Textauszug:
2. Die Einspruch hat auch in der Sache Erfolg und führt gemäß § 21, Abs. 1 Nr. 1 PatG zum Widerruf des Patents.
2.1. Wie von der Patentinhaberin vorgetragen, ist nach Überzeugung des Senats der hier zuständige Fachmann als Maschinenbauingenieur mit Hochschulbildung zu sehen, da nur ein solcher in der Lage ist, angesichts der allgemein gehaltenen, unspezifischen Angaben in der Streitpatentschrift die Erfindung nachzuarbeiten.
2.2. Der Beschlussfassung liegt folgendes Verständnis der Patentansprüche zugrunde:
Die Bezeichnungen "Bearbeitungsobjekt" sowie "Bearbeitungsart" sind nicht aus sich selbst heraus verständlich. Laut Beschreibung (Spalte 4, Zeilen 17 bis 23), kann es sich bei einem Bearbeitungsobjekt um die ganze Maschine, ein Werkstück oder einen Bearbeitungsschritt handeln. Der Senat entnimmt dieser Aufzählung weder die Forderung, dass alle diese Bearbeitungsobjekte vorkommen müssen, noch dass nicht auch noch Anderes der unter subsumiert sein könnte, das nicht explizit erwähnt ist. Jedenfalls handelt es sich somit bei den Bearbeitungsverfahren Fräsen, Drehen und Bohren um Bearbeitungsobjekte im Sinne des Streitpatents, da diese Verfahren bei einer Werkzeugmaschine regelmäßig auftreten.
Als "Betriebsarten" sind in der Beschreibung "Einrichtmodus", "Simulationsmodus" sowie "Arbeitsmodus" angegeben (Spalte 3, Zeilen 42 bis 45). Insofern sieht der Senat die Vorbehalte der Patentinhaberin, in dem Artikel im Industrieanzeiger sei im Sinne des Streitpatents nicht von Bearbeitungsobjekten, sondern lediglich von Bearbeitungsarten die Rede, nicht in Einklang mit den genannten Erläuterung aus dem Beschreibungsteil der Streitpatentschrift.

Datenteil:
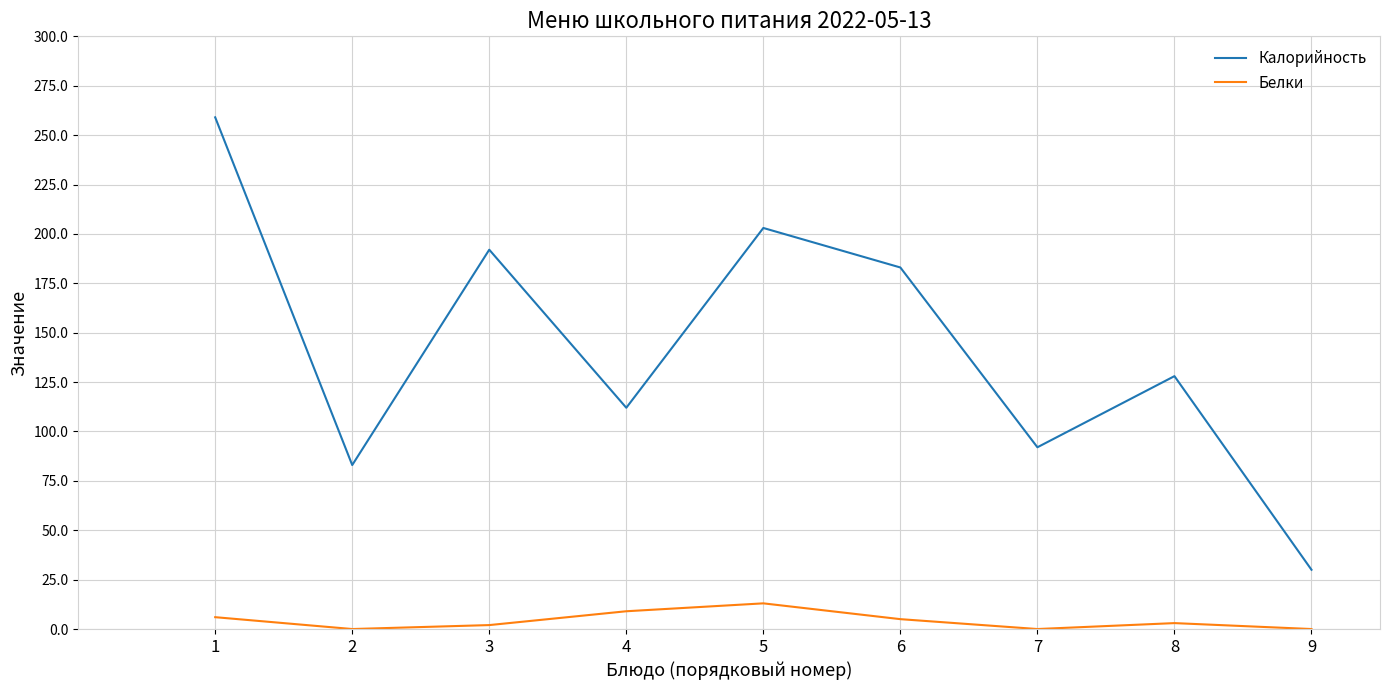

List the series in order of their peak value, highest first.

Калорийность, Белки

Fragen zum Text:
• a. Schreiben Sie aus dem Auszug zum Patentwiderruf alles von „2. Die Einspruch“ bis hinunter zu „die Erfindung nachzuarbeiten.“ wortgetreu ab.
• b. Beantworten Sie bitte anhand des Auszugs zum Patentwiderruf:
(i) Als wer ist der zuständige Fachmann nach Überzeugung des Senats zu sehen?
(ii) Welche Betriebsarten gibt die Beschreibung an?
(iii) Welche Bearbeitungsverfahren wertet der Senat als Bearbeitungsobjekte im Sinne des Streitpatents?
• c. Führen Sie den Auszug zum Patentwiderruf im Anschluss an seinen letzten Satz weiter.
Das Material steht in keinem Zusammenhang mit dem Auszug zum Patentwiderruf.

Lösungen:
• a.
2. Die Einspruch hat auch in der Sache Erfolg und führt gemäß § 21, Abs. 1 Nr. 1 PatG zum Widerruf des Patents.
2.1. Wie von der Patentinhaberin vorgetragen, ist nach Überzeugung des Senats der hier zuständige Fachmann als Maschinenbauingenieur mit Hochschulbildung zu sehen, da nur ein solcher in der Lage ist, angesichts der allgemein gehaltenen, unspezifischen Angaben in der Streitpatentschrift die Erfindung nachzuarbeiten.

• b.
(i) Als Maschinenbauingenieur mit Hochschulbildung.
(ii) Einrichtmodus, Simulationsmodus und Arbeitsmodus.
(iii) Fräsen, Drehen und Bohren.

• c.
Eine Sortierung der Betriebszustände bzw. Ereignisse nach den genannten Betriebsmodi ist ohnehin nicht nachvollziehbar, ebenso wenig die Verwendung des Begriffes Betriebsarten statt Betriebsmodi. Die Patentinhaberin hat dazu auch nichts vorgetragen. Außerdem steht der Begriff "Betriebsart" in den Patentansprüchen ausschließlich optional zu dem Begriff "Bearbeitungsobjekt". Daher kann sich die Beurteilung der Patentfähigkeit der erteilten Patentansprüche 1 und 10 auf die Variante "Bearbeitsobjekt" in den Merkmalen 4 und 5 unter dem Verständnis von Bearbeitungsobjekt als Bearbeitungsverfahren, wie beispielsweise Fräsen, Drehen oder Bohren beschränken.
Unter Ereignisdaten sind laut Beschreibung alle Betriebszustände zu verstehen, die vor, während und/oder am Ende einer Werkstückbearbeitung eintreten (Spalte 3, Zeilen 24 bis 26). Eine Einschränkung auf Störoder Sonderfälle ist demnach für den Fachmann weder ursprünglich offenbart noch sinnvoll.
Daher vermag der Senat dem Begriff "Sonderabläufe" nicht mehr Bedeutung zumessen, als dass die Steuerung auf die Eingabe eines Steuerbefehls, sei er durch einen Bediener eingegeben oder durch das Steuerprogramm selbst generiert, in geeigneter Form reagiert.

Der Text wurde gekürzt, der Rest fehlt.